Weird trivia: former WWE champion Kevin Nash is in this, as a stripper named Tarzan; why they picked a puffy-faced, non-agile guy with bad knees, of all the wrestlers they could have gotten, mystifies me, though it could be a subtle tip of the hat to Nash’s best buddy in the biz Shawn Michaels, whose gimmick more-or-less was that of a male stripper in his heyday. In-jokes abound in this, most obviously in a bit that involves McConaughey and bongos. Ladies, there’s no full-frontal, but you do see a fair share of buttocks, and one (probably prosthetic) gag involving a penile pump.

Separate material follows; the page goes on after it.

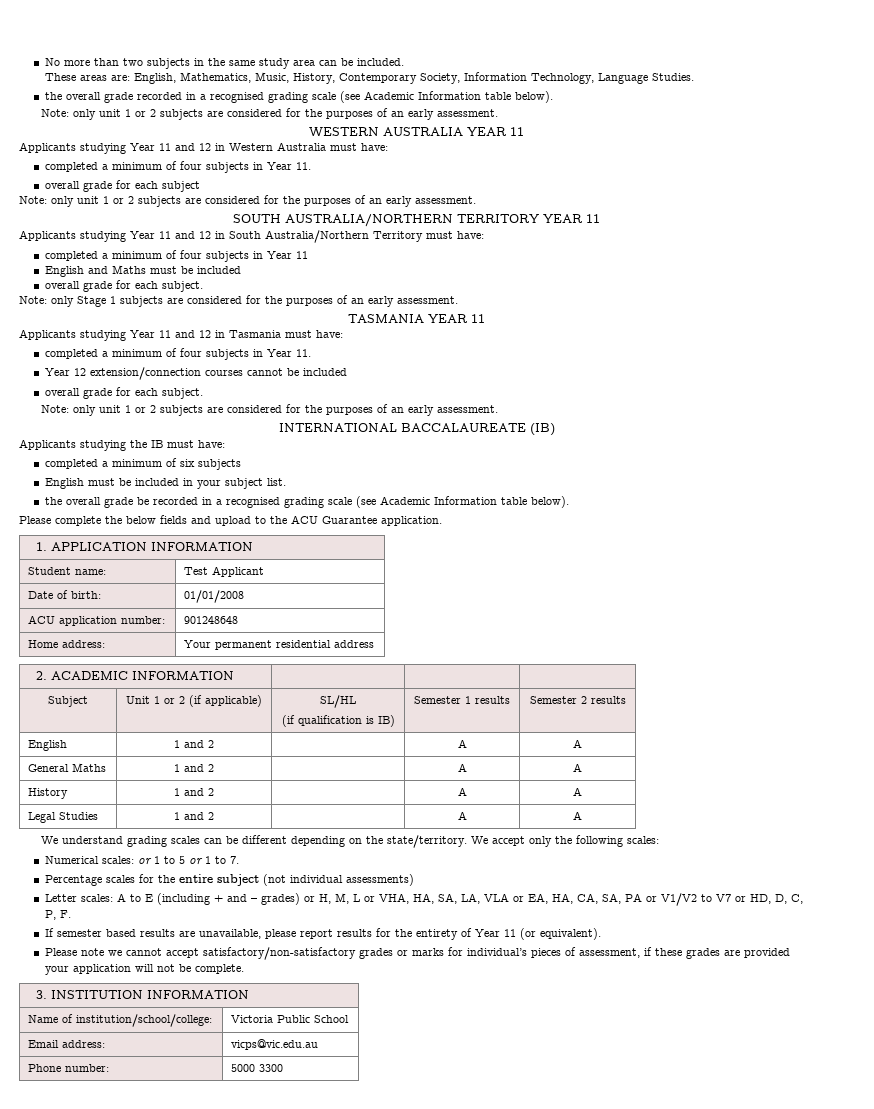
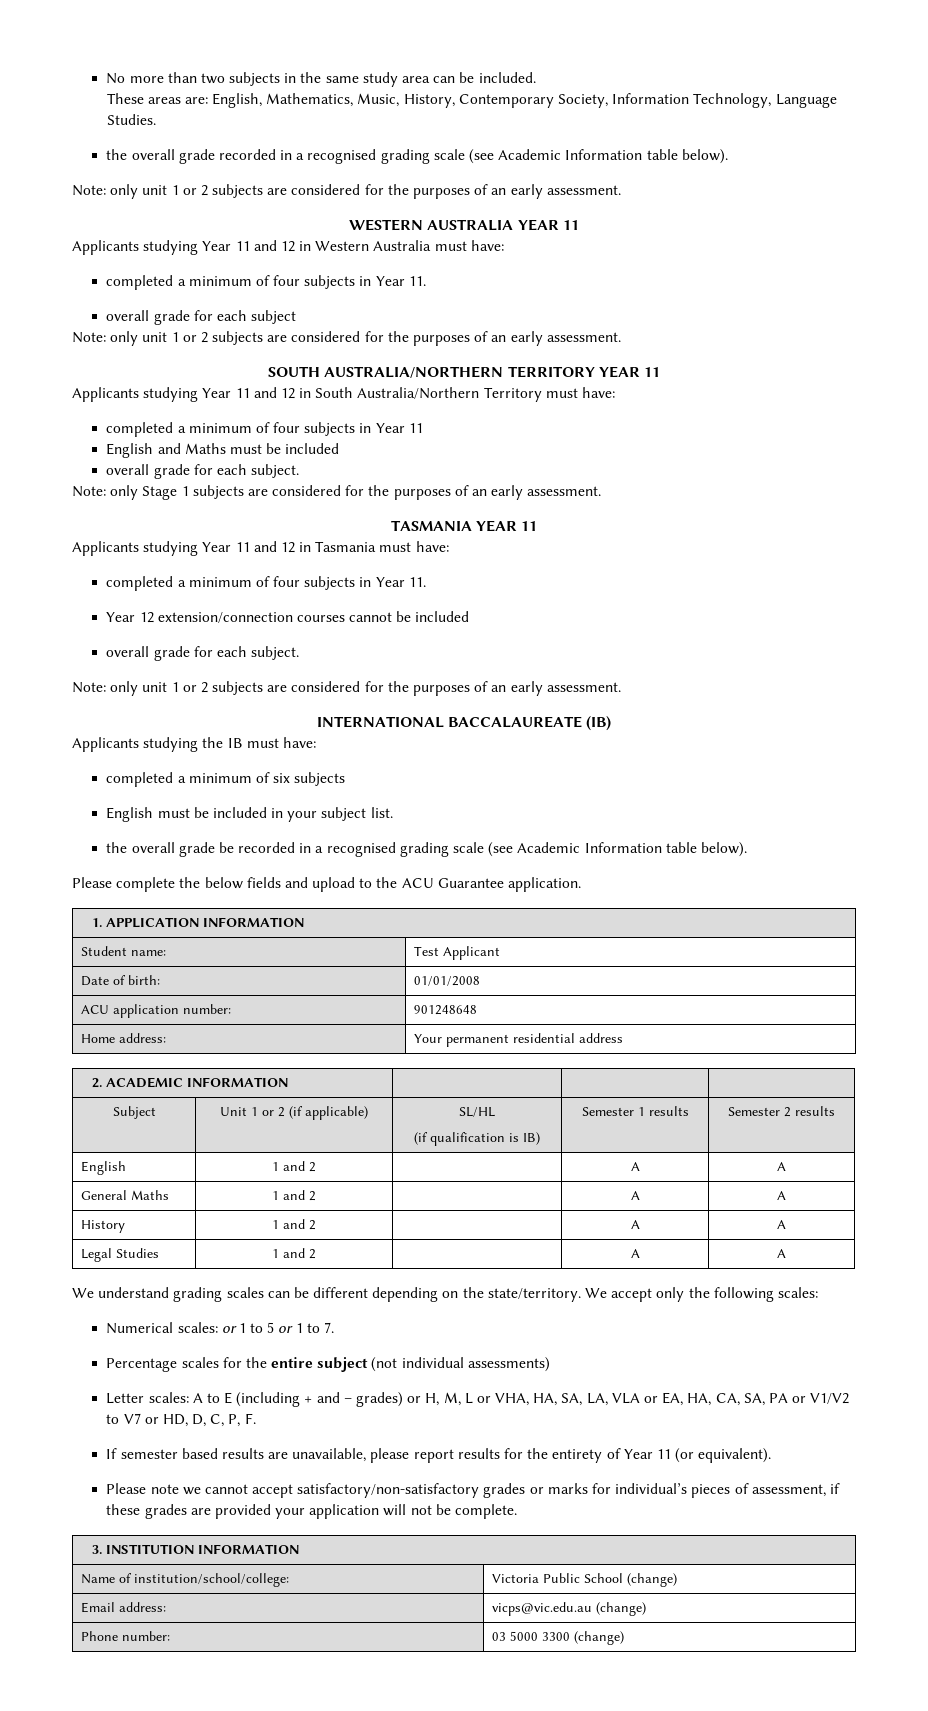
(350, 1019) none -> [627,1573,678,1587] (change)
(319, 1044) none -> [596,1602,647,1616] (change)
(110, 1068) none -> [492,1632,507,1641] 03
(284, 1068) none -> [574,1631,625,1645] (change)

Reviewing other people’s reviews isn’t really a good habit, but it does seem like many of the critical reactions to Magic Mike are of a movie that doesn’t exist, be it a soft-core sex romp they may have imagined, or the more art-house version of the director taking over and deconstructing this business as he did prostitution in The Girlfriend Experience. The only deconstruction here is that it brings bigger stars in and flips the genders on what would otherwise be a straight-to-video Roger Corman production. It’s also shot a lot more nicely. Channing Tatum has said his real-life experiences as a stripper were so much weirder than what the movie shows that nobody would believe it, and I confess I would like to see that movie, done as a true bit of subversion. But that isn’t Magic Mike, and I also don’t hold with the notion that this is a “bait and switch,” unless the “bait” in your mind was that it wouldn’t use so many yellow filters. The promised goods are delivered within reason (you didn’t really think you’d see dick in an R-rated studio film, right?), and Tatum and McConaughey provide enough sexy charm for the ladies and self-satirical charm for the guys that most viewers should be entertained.
If it proves to be a gateway drug for Tatum fans to discover such other Soderberghian treats as The Limey, so much the better.